[Collected data]
______________________________

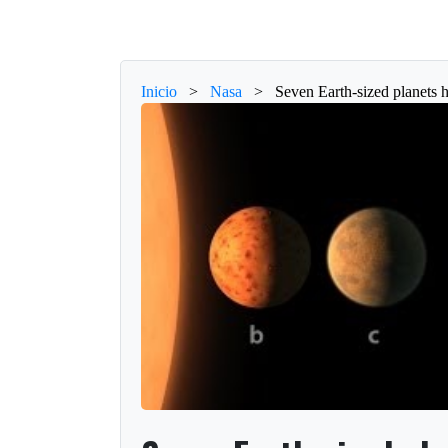
Inicio
>
Nasa
>
Seven Earth-sized planets 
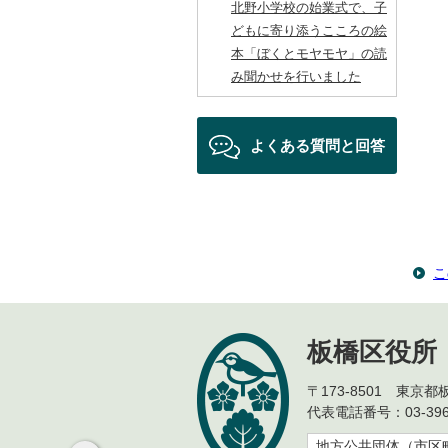
北野小学校の始業式で、子
どもに寄り添うこころの絵
本「ぼくとモヤモヤ」の読
み聞かせを行いました
よくある質問と回答
こ
板橋区役所
〒173-8501 東京
代表電話番号：03-396
地方公共団体（市区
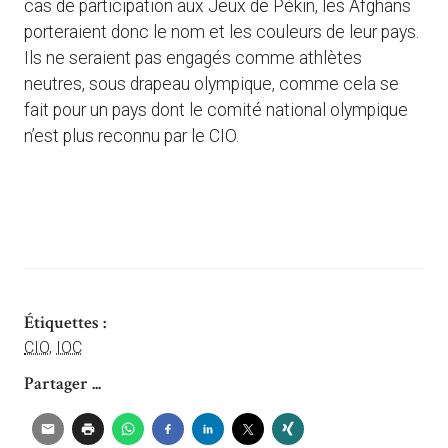
cas de participation aux Jeux de Pékin, les Afghans
porteraient donc le nom et les couleurs de leur pays.
Ils ne seraient pas engagés comme athlètes
neutres, sous drapeau olympique, comme cela se
fait pour un pays dont le comité national olympique
n’est plus reconnu par le CIO.
Étiquettes :
CIO
,
IOC
Partager ...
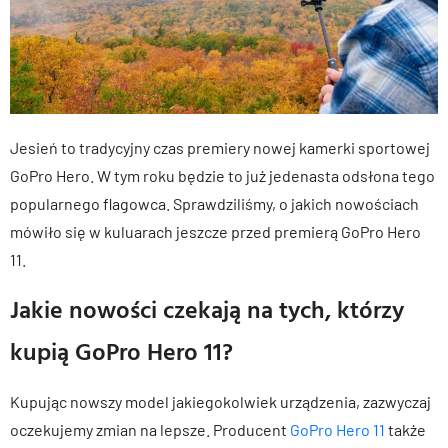
Jesień to tradycyjny czas premiery nowej kamerki sportowej
GoPro Hero. W tym roku będzie to już jedenasta odsłona tego
popularnego flagowca. Sprawdziliśmy, o jakich nowościach
mówiło się w kuluarach jeszcze przed premierą GoPro Hero
11.
Jakie nowości czekają na tych, którzy
kupią GoPro Hero 11?
Kupując nowszy model jakiegokolwiek urządzenia, zazwyczaj
oczekujemy zmian na lepsze. Producent
GoPro Hero 11
także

______________________________

Problem statement »
Give back the data exactly. Skip any images.

Solution for this problem »
Inicio
>
Nasa
>
Seven Earth-sized planets 
北野小学校の始業式で、子
どもに寄り添うこころの絵
本「ぼくとモヤモヤ」の読
み聞かせを行いました
よくある質問と回答
こ
板橋区役所
〒173-8501 東京
代表電話番号：03-396
地方公共団体（市区
cas de participation aux Jeux de Pékin, les Afghans
porteraient donc le nom et les couleurs de leur pays.
Ils ne seraient pas engagés comme athlètes
neutres, sous drapeau olympique, comme cela se
fait pour un pays dont le comité national olympique
n’est plus reconnu par le CIO.
Étiquettes :
CIO
,
IOC
Partager ...
Jesień to tradycyjny czas premiery nowej kamerki sportowej
GoPro Hero. W tym roku będzie to już jedenasta odsłona tego
popularnego flagowca. Sprawdziliśmy, o jakich nowościach
mówiło się w kuluarach jeszcze przed premierą GoPro Hero
11.
Jakie nowości czekają na tych, którzy
kupią GoPro Hero 11?
Kupując nowszy model jakiegokolwiek urządzenia, zazwyczaj
oczekujemy zmian na lepsze. Producent
GoPro Hero 11
także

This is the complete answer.